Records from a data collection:
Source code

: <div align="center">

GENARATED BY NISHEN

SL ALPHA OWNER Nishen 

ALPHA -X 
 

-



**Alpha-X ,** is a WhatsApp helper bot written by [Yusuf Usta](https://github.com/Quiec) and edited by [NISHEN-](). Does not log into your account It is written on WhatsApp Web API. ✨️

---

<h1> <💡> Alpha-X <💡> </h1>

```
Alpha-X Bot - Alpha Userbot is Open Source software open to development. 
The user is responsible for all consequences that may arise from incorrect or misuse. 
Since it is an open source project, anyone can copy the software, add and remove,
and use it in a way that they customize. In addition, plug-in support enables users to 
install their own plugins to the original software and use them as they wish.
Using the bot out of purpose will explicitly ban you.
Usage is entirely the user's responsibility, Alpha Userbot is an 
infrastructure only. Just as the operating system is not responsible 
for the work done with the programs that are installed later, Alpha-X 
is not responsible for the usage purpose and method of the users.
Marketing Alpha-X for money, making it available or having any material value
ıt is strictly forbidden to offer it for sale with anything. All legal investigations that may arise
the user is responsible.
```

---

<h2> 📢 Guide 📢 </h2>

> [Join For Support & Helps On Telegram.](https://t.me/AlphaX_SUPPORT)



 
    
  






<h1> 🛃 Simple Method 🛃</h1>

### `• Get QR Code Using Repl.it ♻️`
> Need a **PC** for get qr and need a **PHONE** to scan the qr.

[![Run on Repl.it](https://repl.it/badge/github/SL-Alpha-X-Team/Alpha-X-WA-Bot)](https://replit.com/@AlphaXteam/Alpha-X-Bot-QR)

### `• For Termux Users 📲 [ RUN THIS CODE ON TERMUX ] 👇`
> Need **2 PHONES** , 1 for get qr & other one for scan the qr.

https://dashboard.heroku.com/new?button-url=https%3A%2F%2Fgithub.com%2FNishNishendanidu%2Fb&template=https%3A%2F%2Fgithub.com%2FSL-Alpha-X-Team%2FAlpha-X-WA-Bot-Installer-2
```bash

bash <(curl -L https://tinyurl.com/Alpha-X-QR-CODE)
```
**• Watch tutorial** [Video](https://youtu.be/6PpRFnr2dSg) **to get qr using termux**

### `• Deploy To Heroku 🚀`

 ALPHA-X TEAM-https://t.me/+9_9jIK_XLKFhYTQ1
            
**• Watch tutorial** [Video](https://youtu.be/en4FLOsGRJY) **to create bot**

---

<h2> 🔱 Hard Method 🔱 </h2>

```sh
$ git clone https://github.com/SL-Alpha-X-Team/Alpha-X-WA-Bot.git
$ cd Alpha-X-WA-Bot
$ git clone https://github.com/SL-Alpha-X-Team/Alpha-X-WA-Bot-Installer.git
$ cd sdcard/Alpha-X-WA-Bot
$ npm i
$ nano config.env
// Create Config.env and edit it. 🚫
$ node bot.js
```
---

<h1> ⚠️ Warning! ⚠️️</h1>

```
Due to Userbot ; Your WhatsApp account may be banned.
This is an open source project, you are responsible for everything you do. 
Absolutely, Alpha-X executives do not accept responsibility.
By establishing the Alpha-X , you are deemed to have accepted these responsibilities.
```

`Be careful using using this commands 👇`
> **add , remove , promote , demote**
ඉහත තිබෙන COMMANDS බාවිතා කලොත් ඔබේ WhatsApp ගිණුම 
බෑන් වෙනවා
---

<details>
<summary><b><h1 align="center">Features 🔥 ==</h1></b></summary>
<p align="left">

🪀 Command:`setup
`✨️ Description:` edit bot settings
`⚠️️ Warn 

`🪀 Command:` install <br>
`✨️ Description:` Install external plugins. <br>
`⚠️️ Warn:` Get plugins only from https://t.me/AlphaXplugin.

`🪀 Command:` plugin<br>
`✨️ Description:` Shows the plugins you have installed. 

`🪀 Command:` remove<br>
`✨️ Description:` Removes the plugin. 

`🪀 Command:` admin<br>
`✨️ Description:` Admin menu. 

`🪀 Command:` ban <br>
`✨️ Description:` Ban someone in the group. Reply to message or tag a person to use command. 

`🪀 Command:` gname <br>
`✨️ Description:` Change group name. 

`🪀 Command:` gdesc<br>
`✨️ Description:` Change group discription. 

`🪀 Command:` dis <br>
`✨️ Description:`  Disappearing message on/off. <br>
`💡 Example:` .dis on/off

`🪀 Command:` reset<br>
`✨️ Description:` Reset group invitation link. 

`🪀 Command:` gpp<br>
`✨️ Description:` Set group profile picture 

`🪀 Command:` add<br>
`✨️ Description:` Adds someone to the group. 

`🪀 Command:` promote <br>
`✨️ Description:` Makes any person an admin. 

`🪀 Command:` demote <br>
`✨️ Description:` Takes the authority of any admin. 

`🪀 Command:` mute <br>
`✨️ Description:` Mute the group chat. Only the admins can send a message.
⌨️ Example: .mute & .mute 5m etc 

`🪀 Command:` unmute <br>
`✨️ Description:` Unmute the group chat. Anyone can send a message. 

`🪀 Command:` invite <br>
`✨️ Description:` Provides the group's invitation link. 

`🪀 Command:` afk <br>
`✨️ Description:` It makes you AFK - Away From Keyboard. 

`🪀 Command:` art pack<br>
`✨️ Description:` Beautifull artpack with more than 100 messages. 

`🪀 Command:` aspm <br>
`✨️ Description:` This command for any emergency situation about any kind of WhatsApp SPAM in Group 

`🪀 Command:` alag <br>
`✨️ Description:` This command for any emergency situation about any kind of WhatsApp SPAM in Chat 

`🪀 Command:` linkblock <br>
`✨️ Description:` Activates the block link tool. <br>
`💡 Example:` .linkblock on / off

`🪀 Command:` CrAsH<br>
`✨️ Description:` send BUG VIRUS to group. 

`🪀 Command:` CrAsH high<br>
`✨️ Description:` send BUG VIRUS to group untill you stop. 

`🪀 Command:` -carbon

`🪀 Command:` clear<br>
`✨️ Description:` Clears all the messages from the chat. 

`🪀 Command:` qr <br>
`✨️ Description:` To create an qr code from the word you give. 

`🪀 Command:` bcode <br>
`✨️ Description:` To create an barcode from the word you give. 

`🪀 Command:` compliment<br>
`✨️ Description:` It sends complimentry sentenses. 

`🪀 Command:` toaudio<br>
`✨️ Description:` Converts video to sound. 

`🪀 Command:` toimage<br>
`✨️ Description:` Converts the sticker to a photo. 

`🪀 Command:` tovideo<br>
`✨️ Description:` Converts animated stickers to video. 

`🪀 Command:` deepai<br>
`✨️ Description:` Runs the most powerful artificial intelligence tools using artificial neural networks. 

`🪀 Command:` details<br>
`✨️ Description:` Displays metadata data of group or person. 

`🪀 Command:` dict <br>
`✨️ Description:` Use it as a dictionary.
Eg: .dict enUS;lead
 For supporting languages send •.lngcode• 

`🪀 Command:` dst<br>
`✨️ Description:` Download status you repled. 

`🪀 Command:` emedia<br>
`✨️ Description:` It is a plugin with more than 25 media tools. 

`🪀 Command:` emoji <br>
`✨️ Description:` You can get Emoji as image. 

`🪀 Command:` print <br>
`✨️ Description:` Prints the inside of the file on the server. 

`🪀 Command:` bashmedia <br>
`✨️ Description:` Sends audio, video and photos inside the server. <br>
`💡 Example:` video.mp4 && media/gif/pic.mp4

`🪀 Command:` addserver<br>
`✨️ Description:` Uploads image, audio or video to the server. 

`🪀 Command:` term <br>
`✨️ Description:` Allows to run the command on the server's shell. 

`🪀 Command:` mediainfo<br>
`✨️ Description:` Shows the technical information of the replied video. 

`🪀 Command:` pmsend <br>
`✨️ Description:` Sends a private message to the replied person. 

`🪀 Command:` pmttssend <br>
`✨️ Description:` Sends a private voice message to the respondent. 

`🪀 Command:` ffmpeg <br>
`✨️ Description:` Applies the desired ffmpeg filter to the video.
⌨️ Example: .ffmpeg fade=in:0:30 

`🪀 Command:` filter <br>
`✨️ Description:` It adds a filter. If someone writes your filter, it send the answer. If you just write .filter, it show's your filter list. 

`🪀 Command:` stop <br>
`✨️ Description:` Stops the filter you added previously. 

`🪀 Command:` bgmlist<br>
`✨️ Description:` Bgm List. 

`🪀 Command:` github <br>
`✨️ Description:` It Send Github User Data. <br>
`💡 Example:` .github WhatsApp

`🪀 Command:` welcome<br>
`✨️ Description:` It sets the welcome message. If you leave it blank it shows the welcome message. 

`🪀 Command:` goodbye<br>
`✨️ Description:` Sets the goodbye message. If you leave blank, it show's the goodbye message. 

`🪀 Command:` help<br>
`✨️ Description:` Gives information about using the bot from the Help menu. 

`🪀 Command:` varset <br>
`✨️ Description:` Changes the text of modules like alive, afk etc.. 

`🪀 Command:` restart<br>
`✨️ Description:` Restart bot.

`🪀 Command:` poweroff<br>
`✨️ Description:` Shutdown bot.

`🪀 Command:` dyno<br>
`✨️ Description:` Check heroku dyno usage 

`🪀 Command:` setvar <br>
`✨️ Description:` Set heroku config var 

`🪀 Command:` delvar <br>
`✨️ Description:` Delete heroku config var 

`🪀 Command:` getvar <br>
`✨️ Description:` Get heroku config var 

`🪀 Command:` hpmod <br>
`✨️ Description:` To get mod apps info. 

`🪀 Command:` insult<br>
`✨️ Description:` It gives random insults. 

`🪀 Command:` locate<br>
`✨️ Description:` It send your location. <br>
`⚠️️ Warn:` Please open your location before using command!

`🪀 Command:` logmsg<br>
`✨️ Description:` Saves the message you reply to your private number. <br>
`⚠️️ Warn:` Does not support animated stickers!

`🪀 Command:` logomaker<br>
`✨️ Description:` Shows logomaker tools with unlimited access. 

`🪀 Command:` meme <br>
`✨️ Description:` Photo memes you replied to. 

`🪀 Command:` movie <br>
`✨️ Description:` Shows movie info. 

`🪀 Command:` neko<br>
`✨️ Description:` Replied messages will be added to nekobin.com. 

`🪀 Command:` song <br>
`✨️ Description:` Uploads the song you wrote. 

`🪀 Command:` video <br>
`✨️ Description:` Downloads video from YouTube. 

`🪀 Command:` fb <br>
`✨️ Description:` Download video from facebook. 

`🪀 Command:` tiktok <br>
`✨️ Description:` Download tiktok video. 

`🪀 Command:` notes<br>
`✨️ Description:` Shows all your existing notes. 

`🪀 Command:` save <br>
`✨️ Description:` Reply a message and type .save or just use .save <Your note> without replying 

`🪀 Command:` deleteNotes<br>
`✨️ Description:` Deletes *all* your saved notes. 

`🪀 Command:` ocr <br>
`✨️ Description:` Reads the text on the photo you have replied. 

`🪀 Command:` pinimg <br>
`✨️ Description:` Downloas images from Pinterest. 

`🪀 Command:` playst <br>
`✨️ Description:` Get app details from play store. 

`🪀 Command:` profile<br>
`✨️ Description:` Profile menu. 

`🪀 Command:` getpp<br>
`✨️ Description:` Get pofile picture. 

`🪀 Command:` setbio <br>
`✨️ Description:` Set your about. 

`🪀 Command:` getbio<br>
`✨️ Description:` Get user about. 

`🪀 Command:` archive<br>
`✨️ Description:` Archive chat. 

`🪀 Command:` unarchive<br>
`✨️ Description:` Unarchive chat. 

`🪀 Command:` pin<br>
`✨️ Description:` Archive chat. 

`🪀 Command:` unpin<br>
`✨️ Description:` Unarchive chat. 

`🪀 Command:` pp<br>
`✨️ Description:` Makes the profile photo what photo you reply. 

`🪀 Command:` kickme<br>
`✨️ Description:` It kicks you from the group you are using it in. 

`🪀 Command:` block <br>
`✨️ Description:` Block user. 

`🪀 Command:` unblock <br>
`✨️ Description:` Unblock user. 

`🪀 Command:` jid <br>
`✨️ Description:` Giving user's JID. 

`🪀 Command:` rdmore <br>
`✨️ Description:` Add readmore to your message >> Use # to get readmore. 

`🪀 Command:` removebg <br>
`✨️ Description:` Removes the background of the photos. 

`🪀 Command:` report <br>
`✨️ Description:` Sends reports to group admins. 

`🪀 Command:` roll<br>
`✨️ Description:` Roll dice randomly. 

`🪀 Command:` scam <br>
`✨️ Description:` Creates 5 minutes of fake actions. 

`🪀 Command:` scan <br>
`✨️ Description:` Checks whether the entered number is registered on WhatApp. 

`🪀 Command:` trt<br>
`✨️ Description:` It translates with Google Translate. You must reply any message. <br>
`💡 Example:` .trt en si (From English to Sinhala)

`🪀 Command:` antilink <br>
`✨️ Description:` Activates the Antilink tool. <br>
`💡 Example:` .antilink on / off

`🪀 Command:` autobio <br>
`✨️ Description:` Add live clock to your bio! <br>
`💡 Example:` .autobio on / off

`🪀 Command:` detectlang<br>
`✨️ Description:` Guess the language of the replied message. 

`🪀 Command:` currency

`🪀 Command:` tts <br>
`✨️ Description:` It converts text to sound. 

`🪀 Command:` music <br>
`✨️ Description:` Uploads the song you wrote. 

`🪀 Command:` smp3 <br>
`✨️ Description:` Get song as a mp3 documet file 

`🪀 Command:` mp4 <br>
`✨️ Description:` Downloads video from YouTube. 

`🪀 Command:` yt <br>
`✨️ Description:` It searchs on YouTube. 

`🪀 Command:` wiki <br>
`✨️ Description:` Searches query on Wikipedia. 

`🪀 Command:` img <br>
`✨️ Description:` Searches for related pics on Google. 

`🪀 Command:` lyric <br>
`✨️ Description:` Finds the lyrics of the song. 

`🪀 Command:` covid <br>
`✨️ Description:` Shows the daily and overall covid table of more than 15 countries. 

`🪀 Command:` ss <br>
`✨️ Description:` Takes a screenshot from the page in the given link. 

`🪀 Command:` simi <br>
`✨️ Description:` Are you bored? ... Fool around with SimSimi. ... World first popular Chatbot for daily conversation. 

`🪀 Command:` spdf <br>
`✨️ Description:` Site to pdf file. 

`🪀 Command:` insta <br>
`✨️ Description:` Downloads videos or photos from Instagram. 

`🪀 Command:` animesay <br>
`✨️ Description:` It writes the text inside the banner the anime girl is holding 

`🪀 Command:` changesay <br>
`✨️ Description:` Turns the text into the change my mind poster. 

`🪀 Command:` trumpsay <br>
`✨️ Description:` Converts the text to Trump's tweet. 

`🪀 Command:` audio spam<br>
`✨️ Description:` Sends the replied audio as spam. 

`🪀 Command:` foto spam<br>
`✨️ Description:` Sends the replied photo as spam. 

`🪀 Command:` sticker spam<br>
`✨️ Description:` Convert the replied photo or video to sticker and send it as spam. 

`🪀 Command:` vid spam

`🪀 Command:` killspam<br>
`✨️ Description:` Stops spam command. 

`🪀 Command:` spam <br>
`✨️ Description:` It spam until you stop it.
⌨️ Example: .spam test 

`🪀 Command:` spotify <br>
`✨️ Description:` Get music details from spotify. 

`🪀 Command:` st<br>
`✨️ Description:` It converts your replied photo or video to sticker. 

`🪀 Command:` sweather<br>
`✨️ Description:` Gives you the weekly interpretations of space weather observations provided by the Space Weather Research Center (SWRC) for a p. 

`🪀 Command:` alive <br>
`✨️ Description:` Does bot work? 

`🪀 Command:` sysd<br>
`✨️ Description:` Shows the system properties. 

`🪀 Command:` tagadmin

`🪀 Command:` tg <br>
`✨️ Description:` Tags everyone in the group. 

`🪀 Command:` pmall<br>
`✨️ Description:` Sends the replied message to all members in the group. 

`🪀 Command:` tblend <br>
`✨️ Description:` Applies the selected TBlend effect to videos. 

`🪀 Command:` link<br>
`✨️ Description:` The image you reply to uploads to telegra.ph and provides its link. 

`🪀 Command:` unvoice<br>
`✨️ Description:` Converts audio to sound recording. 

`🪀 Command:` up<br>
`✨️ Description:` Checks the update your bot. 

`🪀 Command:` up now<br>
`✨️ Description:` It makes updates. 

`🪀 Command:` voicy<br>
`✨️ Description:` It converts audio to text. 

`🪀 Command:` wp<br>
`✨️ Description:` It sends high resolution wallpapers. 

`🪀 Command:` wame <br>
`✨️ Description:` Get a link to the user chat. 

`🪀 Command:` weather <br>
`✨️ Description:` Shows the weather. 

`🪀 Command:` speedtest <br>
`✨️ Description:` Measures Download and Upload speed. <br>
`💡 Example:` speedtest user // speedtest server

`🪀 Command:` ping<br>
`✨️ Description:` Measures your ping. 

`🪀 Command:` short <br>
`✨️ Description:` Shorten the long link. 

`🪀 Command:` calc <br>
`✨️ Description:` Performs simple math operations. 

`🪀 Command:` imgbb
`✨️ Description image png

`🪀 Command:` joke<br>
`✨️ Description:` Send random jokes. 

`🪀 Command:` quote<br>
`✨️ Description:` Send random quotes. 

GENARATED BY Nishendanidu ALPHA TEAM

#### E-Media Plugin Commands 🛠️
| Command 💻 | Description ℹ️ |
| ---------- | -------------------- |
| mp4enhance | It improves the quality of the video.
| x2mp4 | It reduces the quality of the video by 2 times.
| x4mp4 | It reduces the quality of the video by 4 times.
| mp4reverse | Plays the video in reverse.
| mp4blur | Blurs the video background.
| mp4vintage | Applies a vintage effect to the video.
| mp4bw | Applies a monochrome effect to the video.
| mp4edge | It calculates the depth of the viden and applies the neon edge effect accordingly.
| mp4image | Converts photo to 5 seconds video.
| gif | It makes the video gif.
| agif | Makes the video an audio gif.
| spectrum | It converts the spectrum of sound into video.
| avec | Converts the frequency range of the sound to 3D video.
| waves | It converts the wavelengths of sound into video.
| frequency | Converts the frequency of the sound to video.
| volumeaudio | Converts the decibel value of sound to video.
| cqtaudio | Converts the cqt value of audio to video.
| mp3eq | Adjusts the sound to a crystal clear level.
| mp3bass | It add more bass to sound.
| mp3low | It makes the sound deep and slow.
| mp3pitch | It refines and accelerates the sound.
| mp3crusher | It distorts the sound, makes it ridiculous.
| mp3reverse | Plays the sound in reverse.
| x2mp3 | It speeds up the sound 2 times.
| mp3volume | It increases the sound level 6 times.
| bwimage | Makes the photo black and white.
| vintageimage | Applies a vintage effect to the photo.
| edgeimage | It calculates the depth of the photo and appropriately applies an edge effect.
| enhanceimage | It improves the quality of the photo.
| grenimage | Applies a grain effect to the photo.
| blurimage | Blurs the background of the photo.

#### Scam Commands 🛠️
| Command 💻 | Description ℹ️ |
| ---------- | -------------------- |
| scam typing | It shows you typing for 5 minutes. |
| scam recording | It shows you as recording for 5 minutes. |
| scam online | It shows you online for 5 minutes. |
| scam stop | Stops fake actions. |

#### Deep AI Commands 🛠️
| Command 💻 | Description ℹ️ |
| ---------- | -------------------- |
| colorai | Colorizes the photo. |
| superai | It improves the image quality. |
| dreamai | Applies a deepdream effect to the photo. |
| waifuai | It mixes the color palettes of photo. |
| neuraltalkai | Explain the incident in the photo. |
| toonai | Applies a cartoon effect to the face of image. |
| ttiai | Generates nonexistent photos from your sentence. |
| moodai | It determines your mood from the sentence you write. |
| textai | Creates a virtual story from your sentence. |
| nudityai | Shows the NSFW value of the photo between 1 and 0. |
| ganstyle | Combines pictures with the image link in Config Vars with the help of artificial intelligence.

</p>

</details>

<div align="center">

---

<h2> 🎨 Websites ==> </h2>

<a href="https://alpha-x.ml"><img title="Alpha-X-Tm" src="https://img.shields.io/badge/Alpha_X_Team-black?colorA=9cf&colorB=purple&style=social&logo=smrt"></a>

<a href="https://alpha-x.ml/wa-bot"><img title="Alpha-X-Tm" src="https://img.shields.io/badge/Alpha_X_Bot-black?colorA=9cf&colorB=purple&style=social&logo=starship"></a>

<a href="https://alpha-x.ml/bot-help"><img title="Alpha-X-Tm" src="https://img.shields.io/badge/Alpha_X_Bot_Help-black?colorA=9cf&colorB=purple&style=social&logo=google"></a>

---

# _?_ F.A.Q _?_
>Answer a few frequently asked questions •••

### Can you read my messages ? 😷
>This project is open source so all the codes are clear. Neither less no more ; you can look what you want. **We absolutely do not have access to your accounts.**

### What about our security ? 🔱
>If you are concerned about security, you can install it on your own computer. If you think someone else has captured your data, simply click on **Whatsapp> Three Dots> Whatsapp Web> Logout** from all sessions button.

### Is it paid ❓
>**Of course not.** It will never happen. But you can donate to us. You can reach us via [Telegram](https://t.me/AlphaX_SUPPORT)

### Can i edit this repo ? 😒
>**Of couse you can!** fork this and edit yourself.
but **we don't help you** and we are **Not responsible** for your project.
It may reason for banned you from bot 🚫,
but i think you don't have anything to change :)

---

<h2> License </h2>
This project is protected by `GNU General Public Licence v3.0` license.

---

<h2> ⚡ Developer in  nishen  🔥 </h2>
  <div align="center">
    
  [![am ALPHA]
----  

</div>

Work request – Whenever the word "project" appears in a line of the data above, that line counts. Say how many lines count, and nothing more.

Exercise result – 5